CHRIS WOODWARD HAD THE SECOND GREATEST FENWAY GAME OF HIS CAREER
There was no denying the beauty of the play. Chris Woodward, acquired last Friday off of waivers from the Mariners, ranged to his right, dove, hopped up to his knees and threw to first. The throw was high and wide of the bag, but Kotchman jumped to spear the ball and slapped a tag on Placido Polanco for the out to end the fifth.
The play was impressive enough. So, too, was the fact that Woodward got hit by a pair of Verlander pitches and survived.
But it wasn’t even close to the most memorable Fenway moment of Woodward’s career. Woodward has 33 homers in his 10-year career, but none are anywhere close to as memorable as the one he hit against the Red Sox on April 21, 2003.
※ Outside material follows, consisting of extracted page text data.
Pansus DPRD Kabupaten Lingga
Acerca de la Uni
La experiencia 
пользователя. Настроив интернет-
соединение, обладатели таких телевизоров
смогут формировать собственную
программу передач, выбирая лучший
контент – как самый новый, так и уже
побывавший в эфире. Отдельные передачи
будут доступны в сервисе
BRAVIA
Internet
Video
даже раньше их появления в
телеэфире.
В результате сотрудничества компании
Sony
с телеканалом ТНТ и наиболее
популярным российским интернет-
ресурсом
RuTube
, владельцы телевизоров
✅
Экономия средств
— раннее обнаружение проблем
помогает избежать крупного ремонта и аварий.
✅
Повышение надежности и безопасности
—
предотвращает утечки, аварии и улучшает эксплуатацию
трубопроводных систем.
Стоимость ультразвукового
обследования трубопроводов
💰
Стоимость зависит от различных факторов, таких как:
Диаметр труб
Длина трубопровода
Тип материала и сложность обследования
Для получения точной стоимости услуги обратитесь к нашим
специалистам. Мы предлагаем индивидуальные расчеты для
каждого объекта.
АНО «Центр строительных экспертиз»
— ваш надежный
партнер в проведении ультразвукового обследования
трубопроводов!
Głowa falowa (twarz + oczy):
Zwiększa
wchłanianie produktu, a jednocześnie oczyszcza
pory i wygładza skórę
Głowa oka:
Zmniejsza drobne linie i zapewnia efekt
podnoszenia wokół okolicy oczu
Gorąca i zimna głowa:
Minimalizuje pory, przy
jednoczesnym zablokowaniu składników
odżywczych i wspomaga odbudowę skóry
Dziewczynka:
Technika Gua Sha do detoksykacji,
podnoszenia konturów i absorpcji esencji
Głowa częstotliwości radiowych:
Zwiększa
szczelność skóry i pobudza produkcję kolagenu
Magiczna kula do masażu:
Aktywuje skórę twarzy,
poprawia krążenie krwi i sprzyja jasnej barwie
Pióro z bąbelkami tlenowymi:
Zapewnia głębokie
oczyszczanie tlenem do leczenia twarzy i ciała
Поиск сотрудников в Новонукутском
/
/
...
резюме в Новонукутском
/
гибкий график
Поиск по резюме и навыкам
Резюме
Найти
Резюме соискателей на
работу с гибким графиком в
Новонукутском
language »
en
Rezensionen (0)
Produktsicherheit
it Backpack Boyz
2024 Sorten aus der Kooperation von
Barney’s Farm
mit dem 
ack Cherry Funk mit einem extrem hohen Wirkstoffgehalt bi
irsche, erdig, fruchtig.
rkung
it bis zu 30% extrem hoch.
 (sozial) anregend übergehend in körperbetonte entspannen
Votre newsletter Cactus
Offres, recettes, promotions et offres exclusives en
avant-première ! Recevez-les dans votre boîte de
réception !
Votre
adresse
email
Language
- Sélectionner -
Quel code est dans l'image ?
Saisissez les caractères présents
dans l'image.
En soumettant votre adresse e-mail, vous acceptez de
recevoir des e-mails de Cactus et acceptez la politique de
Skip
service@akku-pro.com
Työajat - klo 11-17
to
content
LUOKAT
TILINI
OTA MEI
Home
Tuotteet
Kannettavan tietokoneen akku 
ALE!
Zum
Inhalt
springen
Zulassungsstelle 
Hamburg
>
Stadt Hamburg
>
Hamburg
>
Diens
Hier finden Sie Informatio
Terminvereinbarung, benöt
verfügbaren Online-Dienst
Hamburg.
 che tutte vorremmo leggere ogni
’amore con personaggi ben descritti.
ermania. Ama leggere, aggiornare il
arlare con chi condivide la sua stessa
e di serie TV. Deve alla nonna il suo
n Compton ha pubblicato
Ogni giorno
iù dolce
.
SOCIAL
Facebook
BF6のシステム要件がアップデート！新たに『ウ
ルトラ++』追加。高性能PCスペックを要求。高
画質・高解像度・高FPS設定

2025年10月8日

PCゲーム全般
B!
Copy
Woodward had the good fortune to step to the plate at about noon. Sox starter John Burkett was enduring a terrible outing, trailing 5-0 in the top of the third. With a runner on first and a 1-1 count, Woodward stepped into the box.
Around the time he did so, the Boston Marathon commenced, an event that was announced by a formation of F-16s that journeyed from Hopkinton to Boston. The jets thundered over Fenway as Burkett delivered his pitch, and continued to offer a resounding soundtrack as Woodward blasted a two-run homer over the Green Monster. It seems almost impossible that another home run will ever be so boldly announced.
“That still goes down as the coolest moment in my career,” said Woodward. “That was kind of surreal. I was getting ready to call time out because I could hear them coming, but Burky was so quick (to the plate). He came set, so I figured I just have to wear it. I hear them right as he’s letting go of the ball. I hit it, and I was screaming, ‘Get up!’ I couldn’t even hear myself screaming as I was rounding first.
“My teammates were all shocked when I got to the dugout. They were like, ‘I can’t believe you just did that.’ That goes down as the coolest thing I’ve ever done in baseball.”